De minister kan een kandidaat die een voltijdopleiding volgt aan een zeevaartschool, vrijstelling geven voor het onderdeel Engels, indien de kandidaat in het kader van zijn opleiding aan die zeevaartschool voor de toets op dit onderdeel ten minste een 6,0 heeft behaald.

Artikel 16

Bij een praktijkexamen heeft een kandidaat het examen met goed gevolg afgelegd indien de minister aan de hand van de door de erkende instelling verstrekte gegevens heeft vastgesteld dat de kandidaat ten aanzien van het betreffende over voldoende kennis bezit op het gebied van radiotechniek en de voorschriften.

Artikel 17

Voor deelname aan een examen als bedoeld in artikel 13 moet de kandidaat de leeftijd van elf jaar hebben bereikt.

Artikel 18

  • 1 De minister erkent op verzoek als geldige maritieme certificaten van bediening:

    • a. een certificaat van bediening dat conform ERC/DEC (99)01, ECC/REC (10)03 of ERC/REC 31-04 is afgegeven door of namens een land dat lid is van de CEPT en de genoemde internationale afspraken heeft geïmplementeerd; of

    • b. een certificaat van bediening dat conform het Regionaal akkoord is afgegeven door of namens een land dat het Regionaal akkoord met betrekking tot de radiocommunicatiedienst voor de binnenvaart heeft ondertekend en geïmplementeerd.
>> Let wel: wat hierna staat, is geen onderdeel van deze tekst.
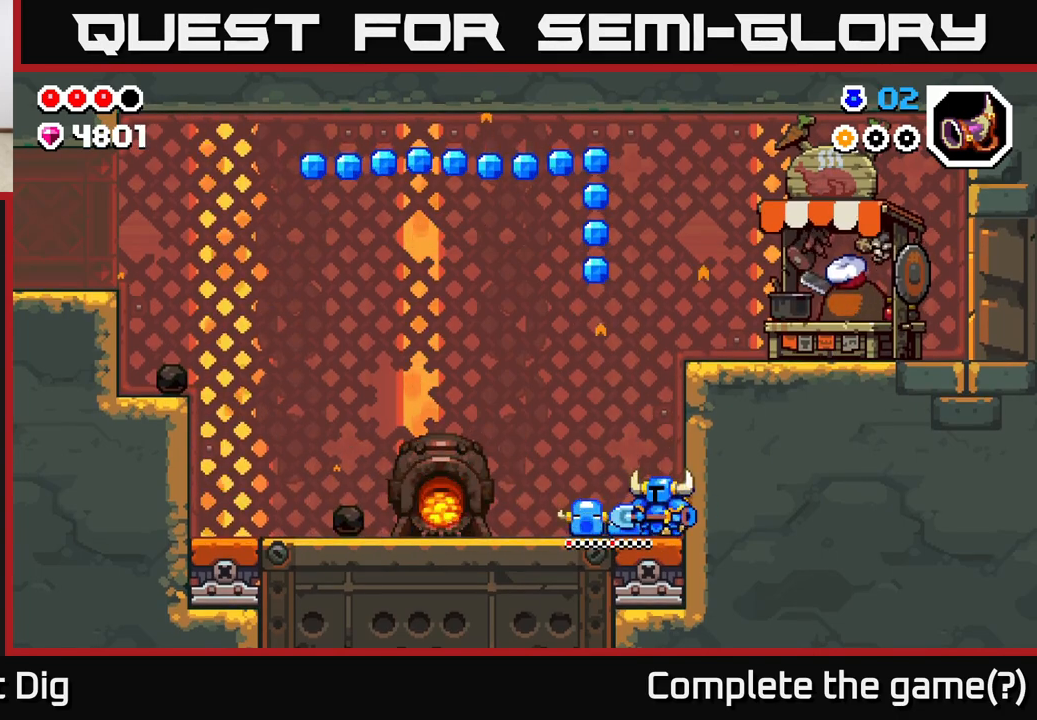
{"buttons": [], "left_stick": "left", "right_stick": "center", "events": [[317, "left_stick", "left"]]}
  • 2 Het verzoek wordt door de kandidaat schriftelijk onderbouwd ingediend bij de Rijksinspectie Digitale Infrastructuur van het Ministerie van Economische Zaken en Klimaat.
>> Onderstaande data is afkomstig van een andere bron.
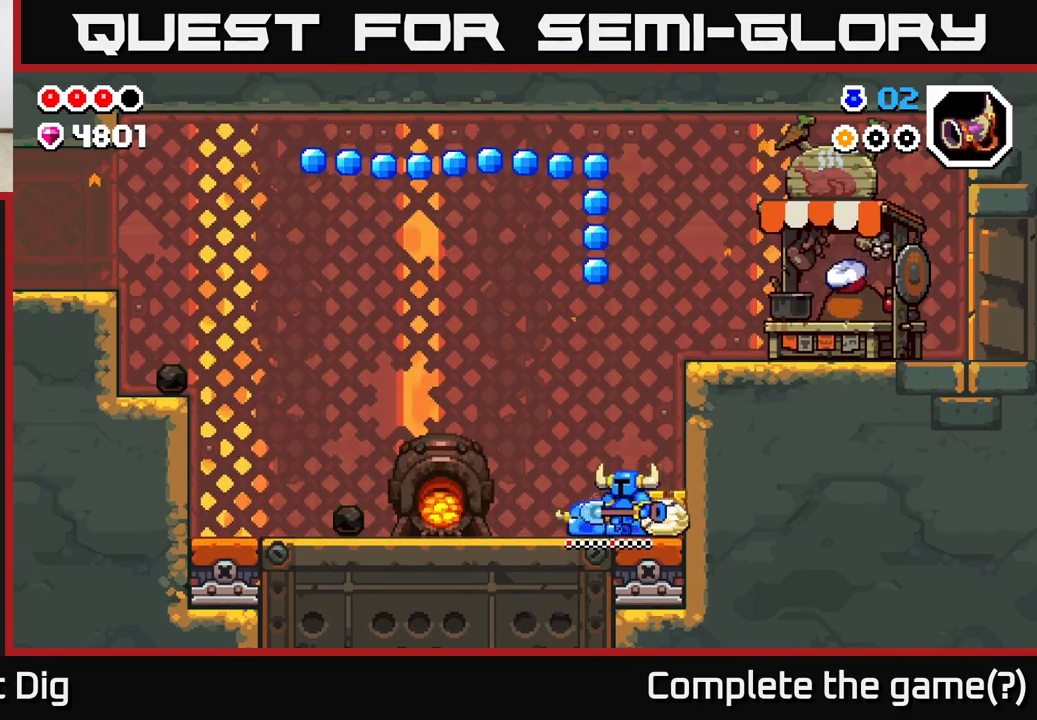
{"buttons": [], "left_stick": "left", "right_stick": "center", "events": []}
Paragraaf 4. Erkende instellingen

Artikel 19

  • 1 De minister kan op aanvraag instellingen erkennen waar kandidaten het praktijkexamen afleggen.

  • 2 De erkenning wordt afgegeven voor ten hoogste vijf jaar en is niet overdraagbaar.

  • 3 De minister kan op aanvraag een erkenning verlengen met een door hem te bepalen termijn die niet langer is dan vijf jaar.

Artikel 20

  • 1 De aanvraag heeft betrekking op één of meer praktijkexamensoorten.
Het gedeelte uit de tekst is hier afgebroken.